Old Grasshopper stared intently at his companion, amazed by his clarity and confidence. Perhaps this one can choose, he thought. Perhaps he will find a way.

“There is an enormous strength within,” he began. “It is huge and powerful, but also destructive. As we sit now, with enough to eat and no overcrowding, we are one thing. We act as we are acting now. We recognize and expect this of ourselves.”

“I do think of myself in particular ways,” said the green adolescent. “Do you mean there are times I might not recognize myself?”

“I mean there are things about yourself you do not know. They are hidden until we grasshoppers are gathered together in regions where our numbers are too great for the food available. When we starve and scramble over one another for food, a great change comes over us. When our hind legs are bumped and brushed by others of our kind--several contacts per minute, over a period of four hours--a rush of serotonin is released in our bodies. This chemical makes us strangers to ourselves. Our color changes; we eat more, and we breed more easily. No matter how many of us there are, we fly as one. We ravage the countryside in our hunger, destroying everything within reach. We can fly three hundred miles at a stretch, as a cloud that hides Sun from those below. It is rumored that one such flight, across a great ocean, is how we got to this fair land. Our people originated on another continent.”

“Three hundred miles!” marveled the youth. “Having no wings at all, I can’t imagine it!”

“Alone we are grasshoppers; together we are locusts,” continued the senior. “The power of locusts is beyond imagination. It must be experienced to be believed.”

“And you have? You know this wonderful side of yourself?” asked immature Graybird.

“I have. I have felt the power. I have felt it flow through me, change me, into something unthinkingly destructive, yet stronger than anything I’d ever known. We flew miles and miles, eating fields and forests in our path, leaving Earth uninhabitable for ourselves and most other life.”
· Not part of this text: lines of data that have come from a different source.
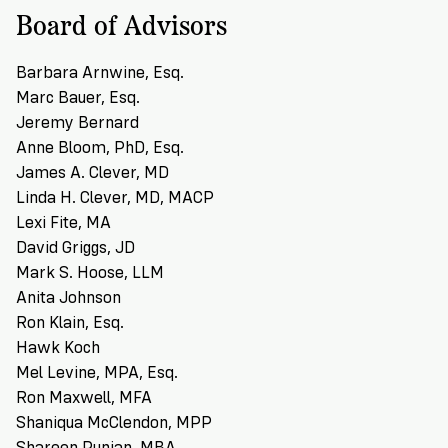
Board of Advisors
Barbara Arnwine, Esq.
Marc Bauer, Esq.
Jeremy Bernard
Anne Bloom, PhD, Esq.
James A. Clever, MD
Linda H. Clever, MD, MACP
Lexi Fite, MA
David Griggs, JD
Mark S. Hoose, LLM
Anita Johnson
Ron Klain, Esq.
Hawk Koch
Mel Levine, MPA, Esq.
Ron Maxwell, MFA
Shaniqua McClendon, MPP
Shareen Punian, MBA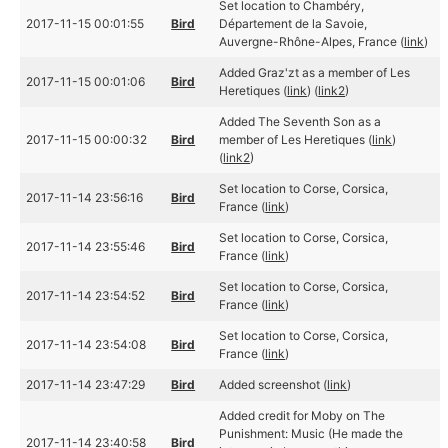
Set location to Chambéry,
2017-11-15 00:01:55
Bird
Département de la Savoie,
Auvergne-Rhône-Alpes, France (
link
)
Added Graz'zt as a member of Les
2017-11-15 00:01:06
Bird
Heretiques (
link
) (
link2
)
Added The Seventh Son as a
2017-11-15 00:00:32
Bird
member of Les Heretiques (
link
)
(
link2
)
Set location to Corse, Corsica,
2017-11-14 23:56:16
Bird
France (
link
)
Set location to Corse, Corsica,
2017-11-14 23:55:46
Bird
France (
link
)
Set location to Corse, Corsica,
2017-11-14 23:54:52
Bird
France (
link
)
Set location to Corse, Corsica,
2017-11-14 23:54:08
Bird
France (
link
)
2017-11-14 23:47:29
Bird
Added screenshot (
link
)
Added credit for Moby on The
Punishment: Music (He made the
2017-11-14 23:40:58
Bird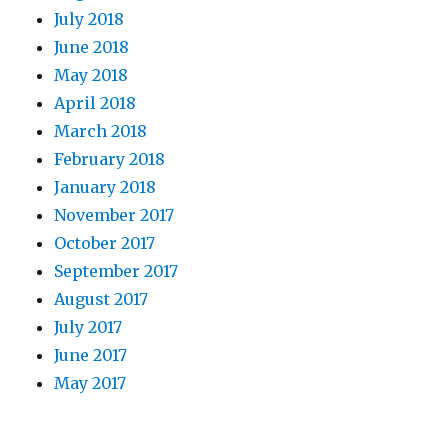
July 2018
June 2018
May 2018
April 2018
March 2018
February 2018
January 2018
November 2017
October 2017
September 2017
August 2017
July 2017
June 2017
May 2017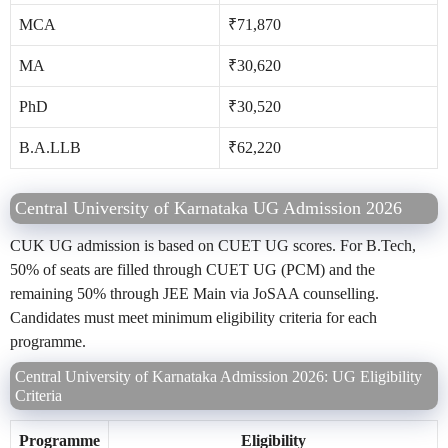
MCA
₹71,870
MA
₹30,620
PhD
₹30,520
B.A.LLB
₹62,220
Central University of Karnataka UG Admission 2026
CUK UG admission is based on CUET UG scores. For B.Tech,
50% of seats are filled through CUET UG (PCM) and the
remaining 50% through JEE Main via JoSAA counselling.
Candidates must meet minimum eligibility criteria for each
programme.
Central University of Karnataka Admission 2026: UG Eligibility
Criteria
Programme
Eligibility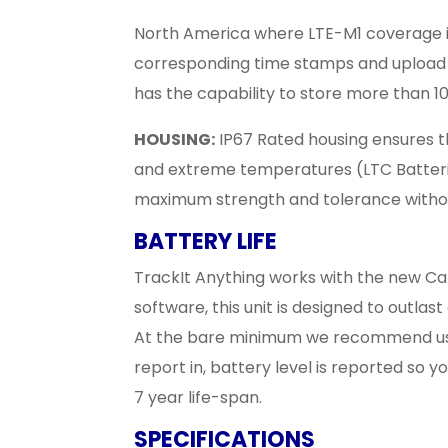
North America where LTE-M1 coverage is av
corresponding time stamps and upload 
has the capability to store more than 10
HOUSING:
IP67 Rated housing ensures th
and extreme temperatures (LTC Batter
maximum strength and tolerance with
BATTERY LIFE
TrackIt Anything works with the new Ca
software, this unit is designed to outlas
At the bare minimum we recommend using
report in, battery level is reported so 
7 year life-span.
SPECIFICATIONS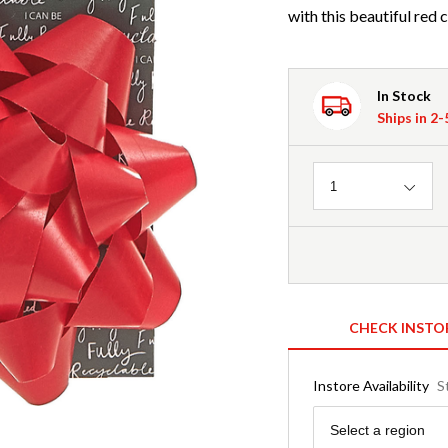
with this beautiful red 
In Stock
Ships in 2
Quantity
1
CHECK INSTO
Instore Availability
S
Region
Select a region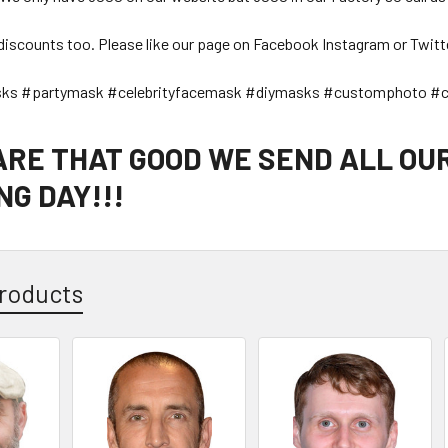
discounts too. Please like our page on Facebook Instagram or Twitt
sks #partymask #celebrityfacemask #diymasks #customphoto #c
 ARE THAT GOOD WE SEND ALL OU
G DAY!!!
roducts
“How did it end? How is it you are here now to tell the tale?” asked the nymph distrustfully.

“As we migrated, our numbers became fewer and fewer. Some creatures crushed us defending their homes. Some ate us. Some of us tired and fell from the sky, weak and wingworn. After our reign of terror, I crawled under the root of a tree and in my muddleheadedness and exhaustion, could not find my way out. In my dark hole, I returned to myself. I became a grasshopper once again. I was one of the few who survived to do that. Most died as locusts, unable to break the chains of their communal mindlessness. I persisted, with the memories of both the glory and the insanity. I don’t know why. Perhaps so I could tell you.”

“The energy to cross oceans and whole continents,” gasped the amazed youth.

“And at the same time, destroy entire ecosystems,” responded the ancient insect.

“Can I have the power without wreaking havoc?” asked the younger.

“Such does not seem to be our nature,” assured the elder.

“When Graybirds gather in numbers, beware. Then it is time for you to choose. Will you mingle and be swept away by mass-mind? Or will you remain an individual and think for yourself? Now you know the possibilities. Now you can choose. I did not know, so I had no choice. But you do. You are aware.”